_Problems to solve_.
#1 List each distinct username shown in a header in the Hamm trip thread, in order of first appearance.
#2 Quote everything in the Hamm trip thread from "I know tarantulabarn" down to "up this way?".

# Organised Hamm trip for us Northerners?



## RobB (May 22, 2008)

I know tarantulabarn do a coach from the South East across to Hamm but was wondering if anyone does something similar from the North East?

DFDS sail from North Shields (Newcastle) to Holland so I'm wondering if anyone operates a similar trip up this way?

Thanks

Rob


----------



## adamntitch (Jun 17, 2007)

they usaly do buses from all the way up to edinburgh but not this time


----------



## tarantulabarn (Apr 21, 2005)

When the normal coach trips resume, which will be March 2009, The "Northeners" coach will probally be crossing at Hull, however we are looking at other crossings to get the travel time down, i think when we looked at Hull it took around 8 hours off each end of the trip. There are many many other aspects of the trip are being looked at before the trips resume, including animal welfare enroute.


----------



## RobB (May 22, 2008)

Thanks for the replies - I'll keep an eye out for the "Northerners" coach next year.


----------



## GazEmm (Jul 11, 2006)

tarantulabarn said:


> When the normal coach trips resume, which will be March 2009, The "Northeners" coach will probally be crossing at Hull, however we are looking at other crossings to get the travel time down, i think when we looked at Hull it took around 8 hours off each end of the trip. There are many many other aspects of the trip are being looked at before the trips resume, including animal welfare enroute.


I'm so glad some of the 'incidents' from last time havn't put a stop to more coaches being run.

Look forward to going on another :2thumb:


----------



## beege_3 (May 20, 2005)

GazEmm said:


> I'm so glad some of the 'incidents' from last time havn't put a stop to more coaches being run.
> 
> Look forward to going on another :2thumb:


Me too! Would love to go on one of these coaches...


----------



## Willythegame (Sep 20, 2008)

incidents being?


----------



## Torres13 (Aug 30, 2007)

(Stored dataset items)
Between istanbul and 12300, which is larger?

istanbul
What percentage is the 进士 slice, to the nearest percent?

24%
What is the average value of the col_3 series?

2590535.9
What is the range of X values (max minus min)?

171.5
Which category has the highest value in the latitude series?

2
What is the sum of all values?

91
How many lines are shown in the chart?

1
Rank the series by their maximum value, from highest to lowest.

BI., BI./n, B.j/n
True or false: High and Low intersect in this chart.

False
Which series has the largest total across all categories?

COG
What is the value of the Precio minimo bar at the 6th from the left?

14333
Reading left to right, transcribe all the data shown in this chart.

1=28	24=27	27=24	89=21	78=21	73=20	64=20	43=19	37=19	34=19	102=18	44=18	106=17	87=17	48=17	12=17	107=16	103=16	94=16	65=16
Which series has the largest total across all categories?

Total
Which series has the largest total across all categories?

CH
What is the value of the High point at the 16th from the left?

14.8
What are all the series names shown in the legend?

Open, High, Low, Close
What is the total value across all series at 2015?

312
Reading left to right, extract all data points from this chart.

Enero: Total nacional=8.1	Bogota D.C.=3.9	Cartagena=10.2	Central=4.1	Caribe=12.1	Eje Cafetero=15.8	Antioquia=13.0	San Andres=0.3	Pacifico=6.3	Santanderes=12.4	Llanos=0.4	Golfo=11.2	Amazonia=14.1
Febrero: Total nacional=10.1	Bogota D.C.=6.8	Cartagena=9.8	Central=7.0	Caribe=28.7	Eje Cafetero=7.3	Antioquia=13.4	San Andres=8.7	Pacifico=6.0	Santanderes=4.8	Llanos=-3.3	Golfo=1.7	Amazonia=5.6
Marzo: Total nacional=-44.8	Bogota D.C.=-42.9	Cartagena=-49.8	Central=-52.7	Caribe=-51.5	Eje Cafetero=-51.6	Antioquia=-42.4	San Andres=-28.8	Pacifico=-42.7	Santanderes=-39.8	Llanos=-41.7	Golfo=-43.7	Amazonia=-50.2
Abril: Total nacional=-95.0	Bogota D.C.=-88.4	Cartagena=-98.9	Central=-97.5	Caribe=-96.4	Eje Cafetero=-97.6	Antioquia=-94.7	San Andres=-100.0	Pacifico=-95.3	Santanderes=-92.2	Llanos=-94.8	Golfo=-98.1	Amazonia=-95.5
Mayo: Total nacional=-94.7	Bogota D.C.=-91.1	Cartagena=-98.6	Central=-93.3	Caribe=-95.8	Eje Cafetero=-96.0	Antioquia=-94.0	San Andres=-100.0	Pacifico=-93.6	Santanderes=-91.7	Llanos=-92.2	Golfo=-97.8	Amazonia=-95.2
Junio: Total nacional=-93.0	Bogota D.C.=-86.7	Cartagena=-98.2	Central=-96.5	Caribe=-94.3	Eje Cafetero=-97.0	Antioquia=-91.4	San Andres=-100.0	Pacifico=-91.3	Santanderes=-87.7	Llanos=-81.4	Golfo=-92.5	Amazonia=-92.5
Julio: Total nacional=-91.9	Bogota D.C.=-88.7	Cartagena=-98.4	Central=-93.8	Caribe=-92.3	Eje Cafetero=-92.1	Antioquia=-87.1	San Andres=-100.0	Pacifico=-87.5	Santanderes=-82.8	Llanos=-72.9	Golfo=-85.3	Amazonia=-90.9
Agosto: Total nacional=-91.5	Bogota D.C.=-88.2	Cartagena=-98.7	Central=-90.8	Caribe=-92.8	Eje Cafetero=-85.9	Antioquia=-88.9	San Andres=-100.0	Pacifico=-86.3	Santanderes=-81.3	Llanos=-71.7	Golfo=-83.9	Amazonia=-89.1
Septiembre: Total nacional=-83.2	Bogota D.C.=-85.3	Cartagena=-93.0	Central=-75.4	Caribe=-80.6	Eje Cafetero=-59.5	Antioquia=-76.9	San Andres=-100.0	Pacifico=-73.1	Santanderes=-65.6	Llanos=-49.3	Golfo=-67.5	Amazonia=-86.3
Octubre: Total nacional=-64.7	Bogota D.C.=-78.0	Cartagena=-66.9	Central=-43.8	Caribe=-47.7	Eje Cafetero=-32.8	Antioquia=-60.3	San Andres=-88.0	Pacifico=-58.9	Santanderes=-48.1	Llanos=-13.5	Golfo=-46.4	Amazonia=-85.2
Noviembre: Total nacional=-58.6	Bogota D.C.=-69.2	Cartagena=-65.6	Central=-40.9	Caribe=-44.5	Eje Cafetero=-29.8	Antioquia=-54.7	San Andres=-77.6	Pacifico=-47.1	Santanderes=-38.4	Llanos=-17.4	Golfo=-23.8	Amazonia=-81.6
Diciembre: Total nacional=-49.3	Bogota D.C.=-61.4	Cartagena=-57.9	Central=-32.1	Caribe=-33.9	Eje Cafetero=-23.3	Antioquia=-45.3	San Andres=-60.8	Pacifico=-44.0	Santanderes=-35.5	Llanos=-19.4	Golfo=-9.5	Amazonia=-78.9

_Responses by item number_.
#1 RobB, adamntitch, tarantulabarn, GazEmm, beege_3, Willythegame, Torres13

#2
I know tarantulabarn do a coach from the South East across to Hamm but was wondering if anyone does something similar from the North East?

DFDS sail from North Shields (Newcastle) to Holland so I'm wondering if anyone operates a similar trip up this way?